According to a study (cited in the Time article) of 7,304 women birthing for the first time (delivering single babies, between 37 and 41 weeks gestation), undertaken by Dr. Deborah Ehrenthal, director of women’s health programs at Christiana Care Health System in Delaware, and published in the most recent issue of American Journal of Obstetrics and Gynecology (AJOG), labor was induced in a whopping 43.6% of the cases. When she looked at the women in this group who ended up having a c-section, she found that induction caused 20% of those c-sections to occur.
About this rate, Dr. Ehrenthal remarked, “We need to be a little less ready to do an induction…We need to understand it’s not without risk to be doing this…There are significant risks to moms for C-sections.”
Dr. Ehrnethal also found that 40% of those inductions were considered “elective.” A finding discussed by Dr. Caroline Signore an ob-gyn at the Eunice Kennedy Shriver National Institute of Child Health and Human Development (NICHD) at the US National Institutes of Health (NIH), in a commentary accompanying the published study:
“Many women believe that delivering a few weeks early is just as safe as delivering on the projected due date and may request delivery for any number of reasons of comfort or convenience,” Signore writes. “However, we must remember that incautious use and timing of interventions — particularly in elective cases — can lead to unnecessarily poorer outcomes for women and newborns.”
I wish she (and the Time article) had gone one step further to examine why women feel that “delivering a few weeks early” and requesting “delivery for any number of reasons” is just as safe as delivering on the projected due date. They aren’t getting this from nowhere. As Miriam Perez writes on this site about the myth of the elective c-section,
“…women aren’t making decisions about their mode of delivery in a vacuum; rather, they are deeply impacted by the opinions and guidance of their providers. Lamaze International explains, “What women hear from obstetricians powerfully influences what they think. Some obstetricians think so little of the risks, pain, and recovery of cesarean surgery that they feel that ‘convenience,’ ‘certainty of delivering practitioner,’ and ‘[labor] pain’ justify performing this major operation on healthy women.” When physicians talk up convenience and don’t give air time to possible complications resulting from c-section, it’s no wonder women make decisions in the same terms.”
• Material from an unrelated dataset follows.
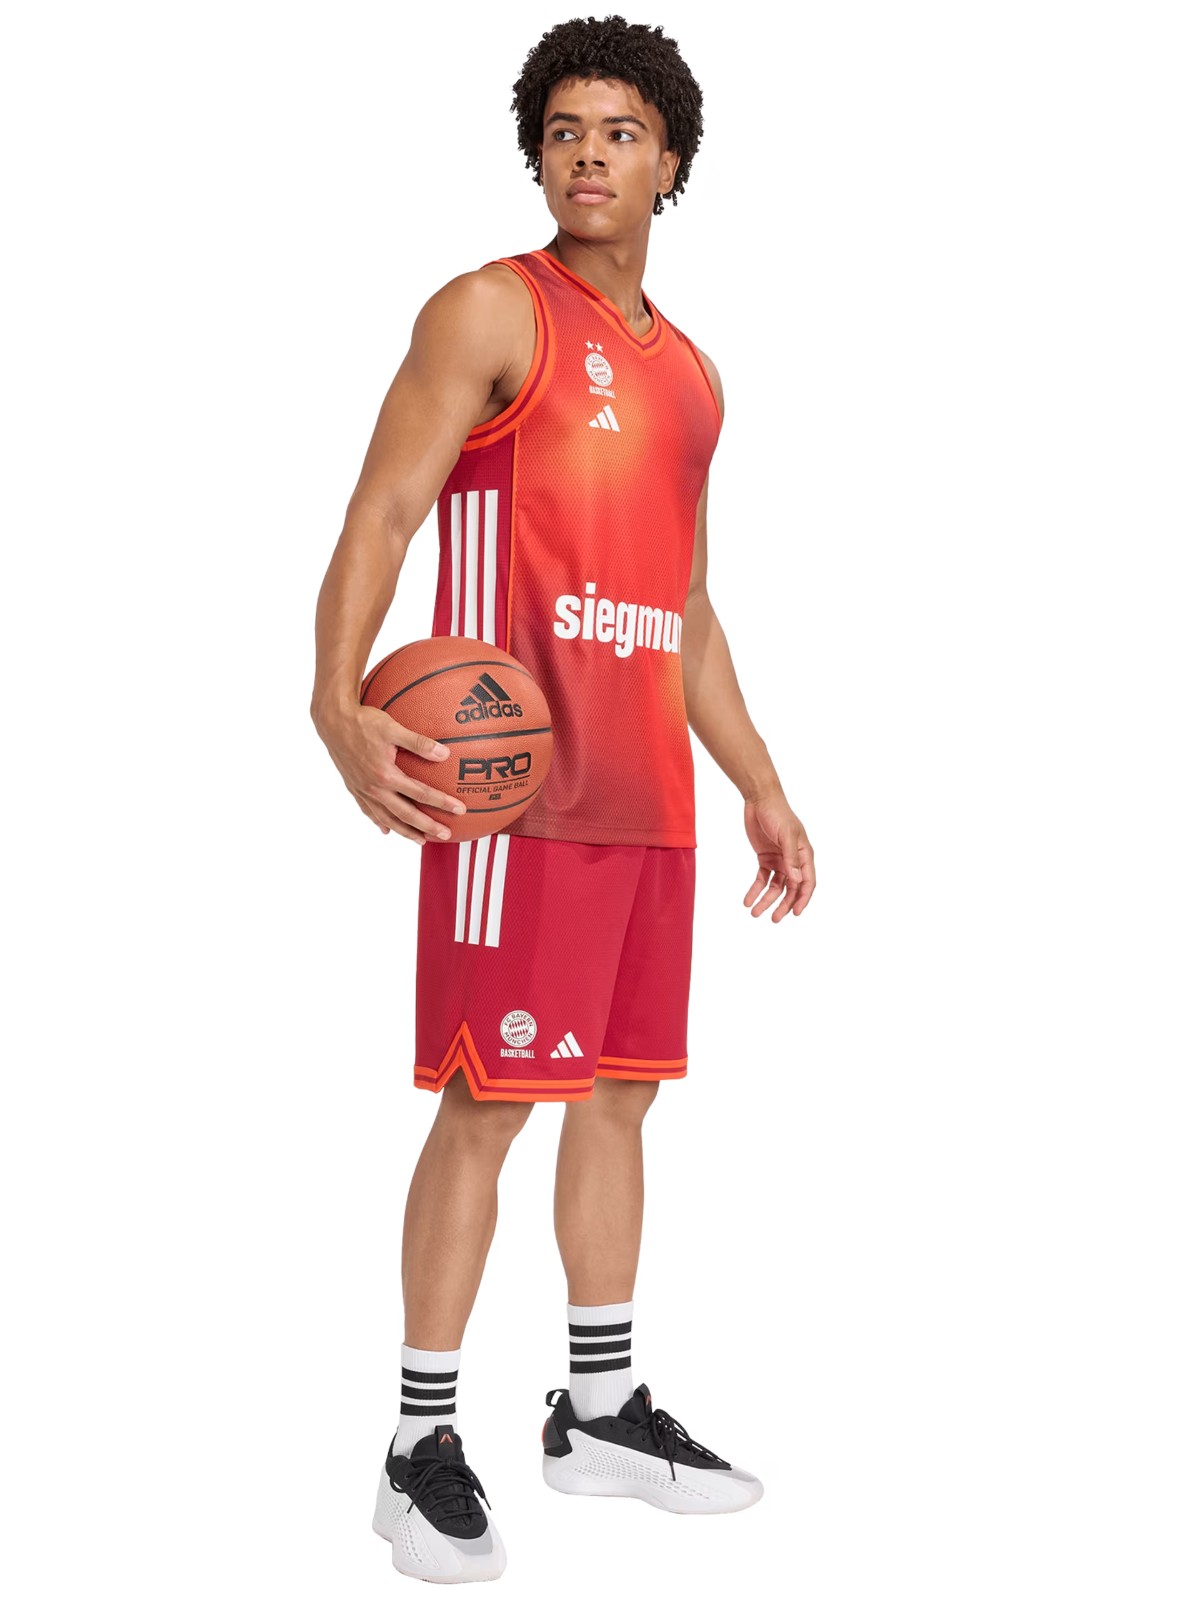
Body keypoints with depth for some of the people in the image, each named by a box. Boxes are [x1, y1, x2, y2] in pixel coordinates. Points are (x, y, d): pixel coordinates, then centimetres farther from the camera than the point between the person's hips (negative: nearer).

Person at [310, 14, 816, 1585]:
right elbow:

The good news is that some hospitals are changing their policies regarding labor induction:
In 2006, the Magee-Womens Hospital in western Pennsylvania began limiting the pool of women eligible for elective inductions to those delivering after 39 weeks. The hospital also established stricter protocols for elective induction in women after 39 weeks — insisting on high levels of cervical “ripeness” as measured by the standard Bishop score before induction — and prohibited other labor-hastening efforts, such as the use of cervical ripening agents.
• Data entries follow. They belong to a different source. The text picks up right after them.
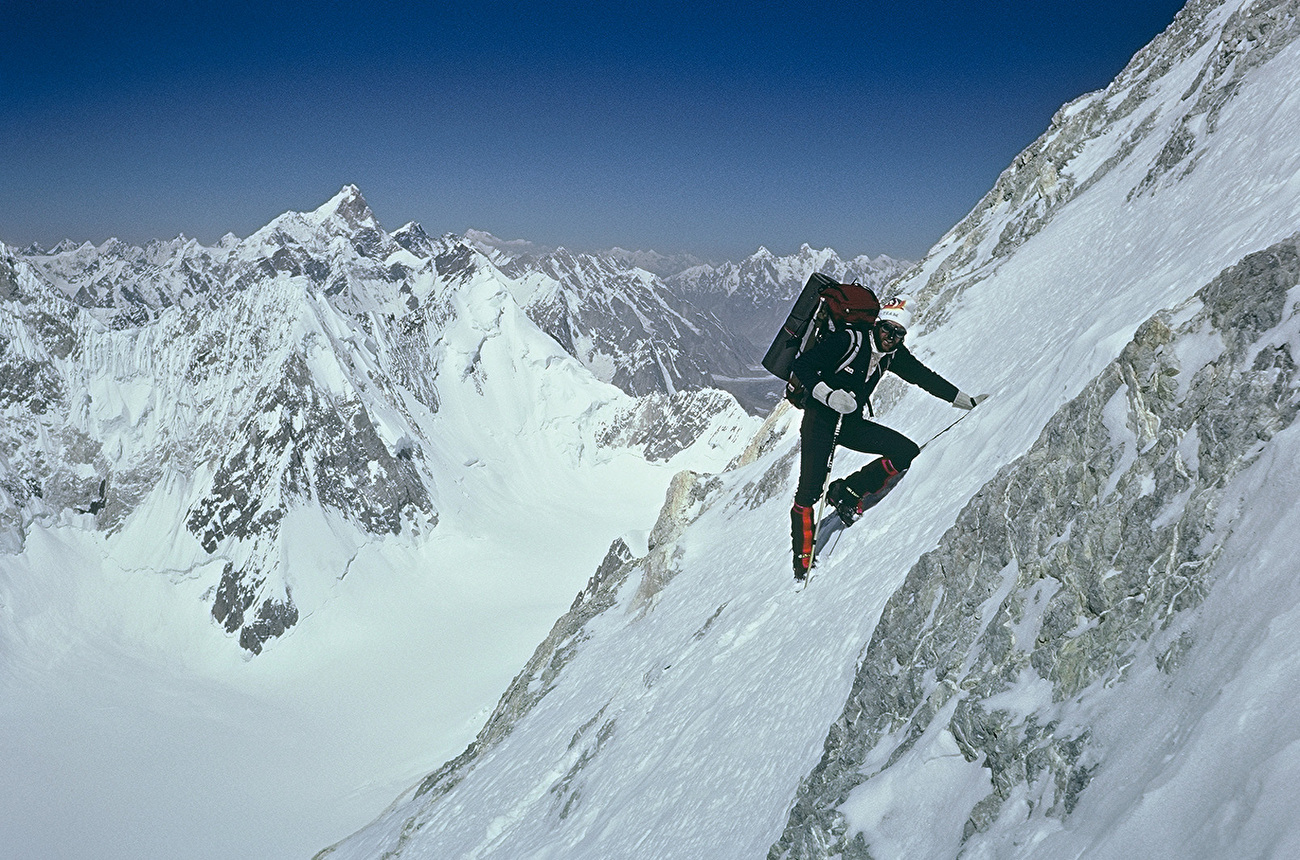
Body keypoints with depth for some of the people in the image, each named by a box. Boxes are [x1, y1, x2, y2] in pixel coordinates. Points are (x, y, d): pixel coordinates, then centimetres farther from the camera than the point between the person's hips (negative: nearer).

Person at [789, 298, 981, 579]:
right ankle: (803, 562, -3)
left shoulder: (893, 355, 1)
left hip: (852, 422, 6)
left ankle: (846, 493, -2)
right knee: (809, 491, -14)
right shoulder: (850, 338, -17)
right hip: (821, 418, -6)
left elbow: (926, 377, 13)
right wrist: (829, 395, -34)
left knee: (907, 452, -9)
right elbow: (802, 366, -19)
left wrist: (969, 401, 15)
This has led to a reduction of both inductions as well as c-sections in that hospital.
The larger issue is that these sorts of “revelations” based on evidence are paving the way for greater access to information for pregnant women about their choice in childbirth; it’s paving the way for a transformation or overhaul of our current health provision system which values profit-making over women’s and newborns’ health and lives, efficiency over evidence; and it’s helping to inform better public policy that will support greater options for healthy, pregnant women who wish to birth out-of-hospital or with a midwife. Ultimately, it’s helping to protect womens’ and newborns’ health and lives.